- Location: San Miguel Totolapan, Guerrero, Mexico
- Date: October 5, 2022 2pm - ~2:15 pm
- Deaths: 20 killed
- Perpetrator: Los Tequileros cartel

= San Miguel Totolapan massacre =

2022 civilian attack

On October 5, 2022, gunmen allegedly associated with the Los Tequileros cartel killed over 20 people, including the town mayor Conrado Mendoza Almeda, in San Miguel Totolapan, Guerrero, Mexico.

== Prelude ==
The Los Tequileros cartel was founded in the town of San Antonio La Gavia, in the municipality of San Miguel Totolapan, by Raybel Jacobo de Almonte after a falling out with leadership of the La Familia Michoacana cartel in 2016. The group originally conducted kidnappings and torture of municipal leaders and mayors of the towns, with Juan Mendoza Acosta, the then-mayor of San Miguel Totolapan, expressing support for the group after being threatened. While local law enforcement and leaders were pressured into allying with Los Tequileros, most civilians of San Miguel Totolapan were against the cartel. In 2016, a small uprising began in the town after disgruntled civilians abducted seventeen alleged Tequileros supporters, including the mother of Almonte (El Tequilero). The uprising ended peacefully, although the city council was vacant afterward.

In 2018, El Tequilero was shot dead in a battle with police along with twelve other cartel members, and Mexican authorities believed with his death came the dissolution of Los Tequileros.

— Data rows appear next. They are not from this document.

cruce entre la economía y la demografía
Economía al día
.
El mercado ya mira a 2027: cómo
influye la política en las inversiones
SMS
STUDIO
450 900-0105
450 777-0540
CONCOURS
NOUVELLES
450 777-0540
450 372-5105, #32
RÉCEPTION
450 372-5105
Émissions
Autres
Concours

Shortly before the attack in San Miguel Totolapan, several members of Los Tequileros released a video on social media claiming to reform and continue fighting against LFM. They also claimed responsibility for the death of the municipality's director of Rural Development, who was presumed to have died in a car accident on October 3.

== Massacre ==
At around 2pm on October 5, several groups of armed people appeared in the streets of San Miguel Totolapan. Access to the town was blocked by trucks. The armed men were wearing ski masks, and both attacks were conducted using two SUVs. The first attack occurred at a private home a block away from the town hall, where mayor Conrado Mendoza Almeda was hosting a meeting with municipal leaders. Everyone present was assassinated, including Mendoza Almeda, his father and former mayor Juan Mendoza Acosta; Fredi Martinez Suazo, the director of Public Security; Roberto Mata Marcial, advisor to the mayor; Genesis Araujo Marcos, administrator of Sanitation; Samuel Garcia and Jose Antolin Calvo Caballero, both escorts to the mayor, and three other residents of the house, including a US citizen.

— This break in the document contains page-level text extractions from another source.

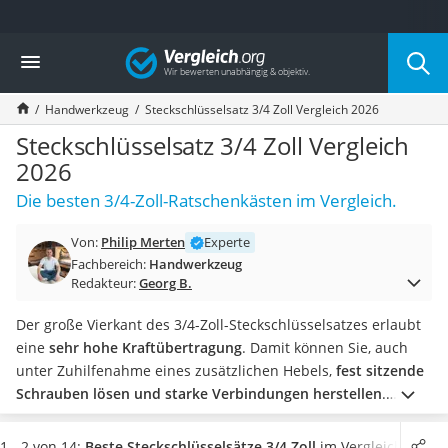
Die beliebtesten Vergleiche nach Kategorie
Vergleich
Baumarkt
Tresor feuerfest
Handwerkzeug
Steckschlüsselsatz 3/4 Zoll Vergleich 2026
Makita-Akku-Rasenmäher
Kappsäge
Steckschlüsselsatz 3/4 Zoll Vergleich
Smartes Türschloss
2026
Akku-Rasentrimmer
Die besten 3/4-Zoll-Ratschenkästen im Vergleich.
Feuchtigkeitsmessgerät
Split-Klimaanlage 2 Innengeräte
Von:
Philip Merten
Experte
Pelletofen
Fachbereich:
Handwerkzeug
Bohrmaschine
Redakteur:
Georg B.
Tiefbrunnenpumpe
Fliesenschneider
Der große Vierkant des 3/4-Zoll-Steckschlüsselsatzes erlaubt
Hochdruckreiniger
eine
sehr hohe Kraftübertragung
. Damit können Sie, auch
Doppelschleifer
unter Zuhilfenahme eines zusätzlichen Hebels,
fest sitzende
Überwachungskamera
Schrauben lösen und starke Verbindungen herstellen
.
Benzinrasenmäher mit Elektrostart
Besonders bei Nutzfahrzeugen wie Lkw oder Traktoren
Akku-Laubsauger
kommen diese großen Steckschlüssel zum Einsatz.
Damit er
1 - 2 von 14:
Beste Steckschlüsselsätze 3/4 Zoll
im Vergleich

The second attack, carried out in tandem to the first, occurred at the town hall. Seven police officers and one passerby were killed, and shots were reported in other houses and parts of the town afterward. A survivor of the attack claimed it lasted only 10 to 15 minutes total.

== Aftermath ==
The governor of Guerrero, where San Miguel Totolapan is located, stated on Twitter that "There will be no impunity for the malicious aggression against the municipal president and local government officials." Survivors of the massacre claimed it was the deadliest event in the town in twenty years. Twenty people were killed in total, and there were so many victims a backhoe was rented to bury all of them.